**Texte fourni**.
—————

Réunion du mercredi 10 avril 2024 à 15h30
Commission d'enquête sur le montage juridique et financier du projet d'autoroute a

Marc Ivaldi, professeur d'économie à la Toulouse School of Economics :

Je n'aurais pas que peu de choses à ajouter aux propos de monsieur Crozet, auxquels je souscris globalement.

Sur l'estimation du coût, mon chiffre est donc de 6,77 euros, mais il peut évidemment être plus élevé. Dans mon article, j'ai voulu souligner l'importance d'exclure le coût du temps de mon calcul ; le coût de l'autoroute est celui du péage, moins le gain en temps. Je ne pense pas avoir surévalué le temps, puisque je n'ai pris que vingt minutes. Évidemment, une éventuelle augmentation des prix pourrait aboutir à une diminution du trafic et dans ce cas, le chiffre d'affaire du concessionnaire baissera consécutivement, avec le risque qu'il se désengage de la concession.

Je pense que l'autoroute est finalement une bonne solution, notamment parce que l'État n'a pas vraiment les fonds pour investir. En revanche, et nous sommes peut-être tous d'accord, le contrat de concession peut avoir été mal conçu, en particulier si l'on se base sur ceux qui ont été élaborés à l'époque de la privatisation, sous le gouvernement de M. Dominique de Villepin.

—————

**Consigne**.
Poursuivez l'intervention de Marc Ivaldi devant la commission d'enquête, reproduite ci-dessus, à partir de sa dernière phrase.

**Données fournies**.
—————

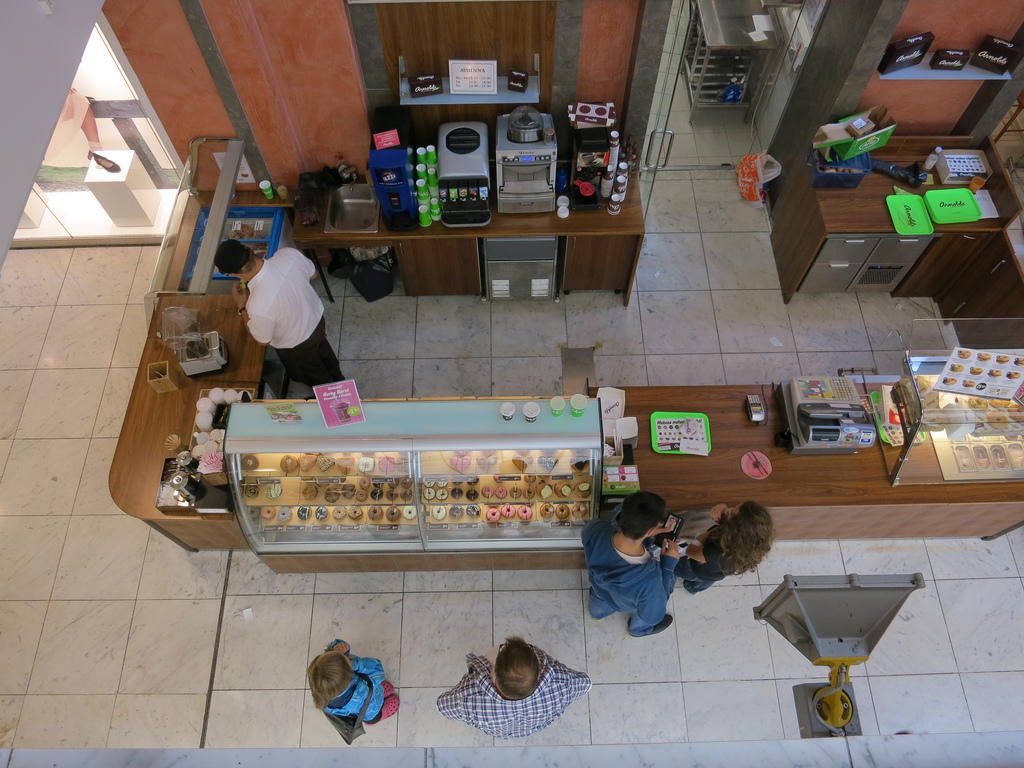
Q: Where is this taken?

—————

**Réponse rédigée**.
Mon école, la Toulouse School of Economics, est connue dans le monde entier pour l'analyse des relations contractuelles entre un concessionnaire et une autorité ; Jean Tirole a d'ailleurs reçu un prix Nobel pour ce travail précis. Il serait donc appréciable que, de temps en temps et avant de signer des contrats de concession, les décideurs politiques s'appuient sur les savoirs existants. Il est assurément possible de réduire les durées de contrats de concession, mais ceux-ci me semblent constituer la bonne solution pour développer des infrastructures.

S'agissant des alternatives ferroviaires, je rejoins tout à fait Yves Crozet. Le problème du train est d'abord celui de la rigidité des horaires. Si vous avez des enfants, vous ne pouvez pas vous rendre par le train à votre travail sur Castres. Un usager prenant le train utilise souvent sa voiture pour se rendre à la gare, puis un autre véhicule, lorsqu'il arrive à Castres ou Toulouse, pour se rendre à l'endroit souhaité. Du fait de ces changements de modes de transport, le temps de transport en train est finalement très élevé.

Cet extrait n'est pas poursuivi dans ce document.